Search code examples
antlr4grammar

Is this just a flawed grammar?


I was looking through a grammar for focal and found someone had defined their numbers as follows:

 number
   : mantissa ('e' signed_)?
   ;

mantissa
   : signed_
   | (signed_ '.')
   | ('.' signed_)
   | (signed_ '.' signed_)
   ;

signed_
   : PLUSMIN? INTEGER
   ;

PLUSMIN
   : '+'
   | '-'
   ;

I was curious because I thought this would mean that, for example, 1.-1 would get identified as a number by the grammar rather than subtraction. Would a branch with unsigned_ be worth it to prevent this issue? I guess this is more of a question for the author, but are there any benefits to structuring it this way (besides the obvious avoiding floats vs ints)?


Solution

  • It’s not necessarily flawed.

    It does appear that it will recognize 1.-1 as a mantissa.
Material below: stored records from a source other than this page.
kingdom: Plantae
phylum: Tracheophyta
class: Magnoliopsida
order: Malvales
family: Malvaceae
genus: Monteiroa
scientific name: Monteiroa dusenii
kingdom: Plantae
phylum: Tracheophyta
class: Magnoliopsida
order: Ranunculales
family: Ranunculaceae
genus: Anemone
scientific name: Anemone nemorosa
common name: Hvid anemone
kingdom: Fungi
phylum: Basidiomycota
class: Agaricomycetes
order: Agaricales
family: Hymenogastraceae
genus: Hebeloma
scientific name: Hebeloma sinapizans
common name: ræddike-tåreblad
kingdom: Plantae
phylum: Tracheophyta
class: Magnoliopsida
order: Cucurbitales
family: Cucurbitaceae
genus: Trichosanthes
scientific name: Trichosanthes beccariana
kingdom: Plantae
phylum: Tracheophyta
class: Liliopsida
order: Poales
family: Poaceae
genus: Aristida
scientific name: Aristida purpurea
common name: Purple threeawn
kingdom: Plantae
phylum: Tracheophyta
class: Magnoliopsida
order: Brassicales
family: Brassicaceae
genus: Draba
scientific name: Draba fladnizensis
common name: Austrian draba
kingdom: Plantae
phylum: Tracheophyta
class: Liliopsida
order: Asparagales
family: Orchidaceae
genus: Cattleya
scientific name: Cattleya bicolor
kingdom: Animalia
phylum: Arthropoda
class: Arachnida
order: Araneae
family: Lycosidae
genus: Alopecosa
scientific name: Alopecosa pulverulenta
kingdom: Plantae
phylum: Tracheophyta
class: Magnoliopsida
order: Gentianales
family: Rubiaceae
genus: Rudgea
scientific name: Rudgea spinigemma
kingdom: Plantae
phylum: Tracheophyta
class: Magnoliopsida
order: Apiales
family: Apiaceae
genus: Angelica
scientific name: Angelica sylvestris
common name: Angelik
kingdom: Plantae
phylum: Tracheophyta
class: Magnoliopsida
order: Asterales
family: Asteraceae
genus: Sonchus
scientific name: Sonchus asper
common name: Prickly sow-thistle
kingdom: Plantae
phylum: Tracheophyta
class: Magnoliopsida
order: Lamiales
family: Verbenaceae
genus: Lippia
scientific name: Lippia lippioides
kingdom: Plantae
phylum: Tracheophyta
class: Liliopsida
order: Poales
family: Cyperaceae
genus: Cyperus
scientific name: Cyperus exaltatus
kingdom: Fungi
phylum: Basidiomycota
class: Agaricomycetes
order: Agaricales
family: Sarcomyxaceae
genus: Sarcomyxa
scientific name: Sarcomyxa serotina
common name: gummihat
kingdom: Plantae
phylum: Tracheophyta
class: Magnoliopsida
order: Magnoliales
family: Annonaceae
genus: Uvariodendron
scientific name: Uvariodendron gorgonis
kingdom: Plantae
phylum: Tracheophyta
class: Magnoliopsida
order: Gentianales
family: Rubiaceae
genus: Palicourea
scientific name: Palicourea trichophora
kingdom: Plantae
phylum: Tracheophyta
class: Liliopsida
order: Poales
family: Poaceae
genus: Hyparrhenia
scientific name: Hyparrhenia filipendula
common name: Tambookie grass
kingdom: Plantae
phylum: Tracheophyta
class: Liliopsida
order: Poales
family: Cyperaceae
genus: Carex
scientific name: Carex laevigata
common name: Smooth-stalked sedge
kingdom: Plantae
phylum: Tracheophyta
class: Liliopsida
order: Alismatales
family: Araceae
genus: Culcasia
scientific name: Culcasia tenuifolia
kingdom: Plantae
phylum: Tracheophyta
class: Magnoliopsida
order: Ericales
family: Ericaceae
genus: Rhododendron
However, that doesn’t mean that some post-parse validation doesn’t catch this problem.

    It would be flawed if there’s an alternative, valid interpretation of 1.-1.

    Sometimes, it’s just useful to recognize an invalid construct and produce a parse tree for “the only way to interpret this input”, and then you can detect it in a listener and give the user an error message that might be more meaningful than the default message that ANTLR would produce.

    And, then again, it could also just be an oversight.

    The `signed_` rule on the other hand, being:
    signed_ : PLUSMIN? INTEGER;
    

    Instead of

    signed_ : PLUSMIN? INTEGER+;
    

    does make this grammar somewhat suspect as a good example to work from.